The Open Supply Initiative, the long-running establishment aiming to outline and “steward” all issues open supply, finalized its open supply AI definition in October. However the first OLMo fashions, launched in February, met the criterion as effectively.
“OLMo 2 [was] developed start-to-finish with open and accessible coaching knowledge, open-source coaching code, reproducible coaching recipes, clear evaluations, intermediate checkpoints, and extra,” AI2 wrote in a weblog put up. “By brazenly sharing our knowledge, recipes, and findings, we hope to offer the open-source neighborhood with the sources wanted to find new and revolutionary approaches.”
There’s two fashions within the OLMo 2 household: one with 7 billion parameters (OLMo 7B) and one with 13 billion parameters (OLMo 13B). Parameters roughly correspond to a mannequin’s problem-solving abilities, and fashions with extra parameters usually carry out higher than these with fewer parameters.
Like most language fashions, OLMo 2 7B and 13B can carry out a variety of text-based duties, like answering questions, summarizing paperwork, and writing code.

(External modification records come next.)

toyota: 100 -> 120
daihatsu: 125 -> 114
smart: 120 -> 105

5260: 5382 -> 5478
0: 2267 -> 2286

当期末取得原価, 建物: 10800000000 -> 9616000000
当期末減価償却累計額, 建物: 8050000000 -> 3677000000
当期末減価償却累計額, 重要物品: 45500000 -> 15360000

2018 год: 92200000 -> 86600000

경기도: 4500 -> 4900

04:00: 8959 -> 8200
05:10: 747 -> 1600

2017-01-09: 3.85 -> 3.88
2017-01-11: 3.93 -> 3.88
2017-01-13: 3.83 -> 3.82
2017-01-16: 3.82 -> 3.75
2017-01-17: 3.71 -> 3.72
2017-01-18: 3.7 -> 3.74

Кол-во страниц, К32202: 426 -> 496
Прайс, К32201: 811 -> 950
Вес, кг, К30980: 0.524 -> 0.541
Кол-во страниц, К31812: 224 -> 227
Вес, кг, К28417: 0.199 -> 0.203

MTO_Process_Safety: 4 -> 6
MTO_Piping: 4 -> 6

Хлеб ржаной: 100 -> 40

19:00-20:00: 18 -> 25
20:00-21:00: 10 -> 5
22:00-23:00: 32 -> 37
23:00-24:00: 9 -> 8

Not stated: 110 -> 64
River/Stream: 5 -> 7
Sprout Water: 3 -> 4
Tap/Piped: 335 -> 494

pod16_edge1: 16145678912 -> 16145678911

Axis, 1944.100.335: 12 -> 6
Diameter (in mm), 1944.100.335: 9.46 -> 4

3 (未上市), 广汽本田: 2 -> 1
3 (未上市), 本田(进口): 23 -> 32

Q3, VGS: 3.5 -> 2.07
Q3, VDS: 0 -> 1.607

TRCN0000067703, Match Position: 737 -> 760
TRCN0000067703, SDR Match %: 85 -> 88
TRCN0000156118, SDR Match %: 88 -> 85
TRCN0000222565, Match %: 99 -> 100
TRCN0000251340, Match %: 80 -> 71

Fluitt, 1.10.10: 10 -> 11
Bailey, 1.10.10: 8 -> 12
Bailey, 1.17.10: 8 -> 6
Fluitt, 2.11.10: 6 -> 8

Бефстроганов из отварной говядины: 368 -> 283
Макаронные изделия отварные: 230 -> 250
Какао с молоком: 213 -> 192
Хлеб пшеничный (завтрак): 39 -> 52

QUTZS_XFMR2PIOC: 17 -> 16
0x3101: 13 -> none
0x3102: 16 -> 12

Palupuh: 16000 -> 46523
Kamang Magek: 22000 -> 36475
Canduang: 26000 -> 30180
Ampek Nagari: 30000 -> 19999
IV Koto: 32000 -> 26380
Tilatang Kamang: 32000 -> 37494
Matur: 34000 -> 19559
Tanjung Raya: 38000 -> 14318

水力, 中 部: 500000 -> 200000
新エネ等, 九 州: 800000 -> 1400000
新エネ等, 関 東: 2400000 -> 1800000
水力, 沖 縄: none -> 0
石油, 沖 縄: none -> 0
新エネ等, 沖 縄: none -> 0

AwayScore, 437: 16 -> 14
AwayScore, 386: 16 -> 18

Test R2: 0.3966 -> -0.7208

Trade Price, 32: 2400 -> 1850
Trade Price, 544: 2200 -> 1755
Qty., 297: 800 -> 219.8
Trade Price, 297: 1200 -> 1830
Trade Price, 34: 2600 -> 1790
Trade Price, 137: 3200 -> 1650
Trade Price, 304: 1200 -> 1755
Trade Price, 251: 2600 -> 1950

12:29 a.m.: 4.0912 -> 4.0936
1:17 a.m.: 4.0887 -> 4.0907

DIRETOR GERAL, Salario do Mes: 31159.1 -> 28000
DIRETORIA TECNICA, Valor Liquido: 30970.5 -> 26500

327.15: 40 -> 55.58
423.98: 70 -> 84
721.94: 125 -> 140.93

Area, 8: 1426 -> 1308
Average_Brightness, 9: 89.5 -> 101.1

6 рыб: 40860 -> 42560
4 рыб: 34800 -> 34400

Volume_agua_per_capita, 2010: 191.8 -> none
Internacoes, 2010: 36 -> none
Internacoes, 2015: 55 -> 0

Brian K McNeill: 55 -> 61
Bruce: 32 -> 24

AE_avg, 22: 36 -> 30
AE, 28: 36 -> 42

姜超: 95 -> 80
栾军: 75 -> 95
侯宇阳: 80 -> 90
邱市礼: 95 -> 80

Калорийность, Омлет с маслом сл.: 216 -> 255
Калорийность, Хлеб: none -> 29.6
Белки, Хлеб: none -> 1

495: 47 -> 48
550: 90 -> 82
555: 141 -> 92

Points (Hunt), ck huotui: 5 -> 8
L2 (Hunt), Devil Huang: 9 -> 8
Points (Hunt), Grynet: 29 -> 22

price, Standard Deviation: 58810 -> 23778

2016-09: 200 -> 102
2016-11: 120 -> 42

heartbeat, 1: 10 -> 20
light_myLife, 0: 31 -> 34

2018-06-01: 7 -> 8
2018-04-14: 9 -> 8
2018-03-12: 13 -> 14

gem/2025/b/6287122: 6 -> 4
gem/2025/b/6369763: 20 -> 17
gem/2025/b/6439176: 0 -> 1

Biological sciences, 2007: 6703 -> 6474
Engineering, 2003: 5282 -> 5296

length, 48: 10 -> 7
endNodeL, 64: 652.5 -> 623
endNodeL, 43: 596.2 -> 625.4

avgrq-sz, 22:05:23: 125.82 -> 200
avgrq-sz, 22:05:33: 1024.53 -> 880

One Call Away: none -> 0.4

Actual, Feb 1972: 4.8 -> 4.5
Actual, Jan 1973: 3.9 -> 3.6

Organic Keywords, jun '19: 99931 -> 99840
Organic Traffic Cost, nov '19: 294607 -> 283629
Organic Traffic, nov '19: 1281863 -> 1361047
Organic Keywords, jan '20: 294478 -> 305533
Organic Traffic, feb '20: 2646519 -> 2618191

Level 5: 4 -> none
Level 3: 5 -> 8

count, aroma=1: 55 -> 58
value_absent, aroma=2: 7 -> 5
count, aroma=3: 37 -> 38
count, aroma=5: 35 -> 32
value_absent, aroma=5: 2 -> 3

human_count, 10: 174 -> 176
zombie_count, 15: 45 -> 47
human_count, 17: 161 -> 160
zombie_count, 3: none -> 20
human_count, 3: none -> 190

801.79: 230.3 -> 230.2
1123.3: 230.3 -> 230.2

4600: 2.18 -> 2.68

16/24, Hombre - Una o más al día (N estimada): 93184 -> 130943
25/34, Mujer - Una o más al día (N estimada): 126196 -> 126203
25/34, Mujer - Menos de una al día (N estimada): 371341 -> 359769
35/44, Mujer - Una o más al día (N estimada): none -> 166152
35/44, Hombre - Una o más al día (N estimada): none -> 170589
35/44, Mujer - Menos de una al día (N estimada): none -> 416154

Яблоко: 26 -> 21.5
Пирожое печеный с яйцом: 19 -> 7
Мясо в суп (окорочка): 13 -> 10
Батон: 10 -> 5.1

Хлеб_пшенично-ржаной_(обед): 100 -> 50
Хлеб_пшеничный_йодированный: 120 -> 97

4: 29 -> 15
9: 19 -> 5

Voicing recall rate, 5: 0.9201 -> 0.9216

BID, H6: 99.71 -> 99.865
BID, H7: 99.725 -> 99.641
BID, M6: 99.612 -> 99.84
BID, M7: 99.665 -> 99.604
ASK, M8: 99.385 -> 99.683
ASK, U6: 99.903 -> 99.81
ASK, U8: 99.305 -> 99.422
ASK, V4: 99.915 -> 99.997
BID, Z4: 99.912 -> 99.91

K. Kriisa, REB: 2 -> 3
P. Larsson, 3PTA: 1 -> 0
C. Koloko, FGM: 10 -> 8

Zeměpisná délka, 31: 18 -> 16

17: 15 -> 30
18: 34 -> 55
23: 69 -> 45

To coach the fashions, Ai2 used a knowledge set of 5 trillion tokens. Tokens symbolize bits of uncooked knowledge; 1 million tokens is the same as about 750,000 phrases. The coaching set included web sites “filtered for prime quality,” tutorial papers, Q&A dialogue boards, and math workbooks “each artificial and human generated.”
Ai2 claims the result’s fashions which might be aggressive, performance-wise, with open fashions like Meta’s Llama 3.1 launch.
“Not solely can we observe a dramatic enchancment in efficiency throughout all duties in comparison with our earlier OLMo mannequin however, notably, OLMo 2 7B outperforms LLama 3.1 8B,” Ai2 writes. “OLMo 2 [represents] the perfect fully-open language fashions to this point.”
The OLMo 2 fashions and all of their parts could be downloaded from Ai2’s web site. They’re underneath Apache 2.0 license, which means they can be utilized commercially.
There’s been some debate just lately over the security of open fashions, what with Llama fashions reportedly being utilized by Chinese language researchers to develop protection instruments. Once I requested Ai2 engineer Dirk Groeneveld in February whether or not he was involved about OLMo being abused, he informed me that he believes the advantages in the end outweigh the harms.
“Sure, it’s attainable open fashions could also be used inappropriately or for unintended functions,” he mentioned. “[However, this] method additionally promotes technical developments that result in extra moral fashions; is a prerequisite for verification and reproducibility, as these can solely be achieved with entry to the total stack; and reduces a rising focus of energy, creating extra equitable entry.”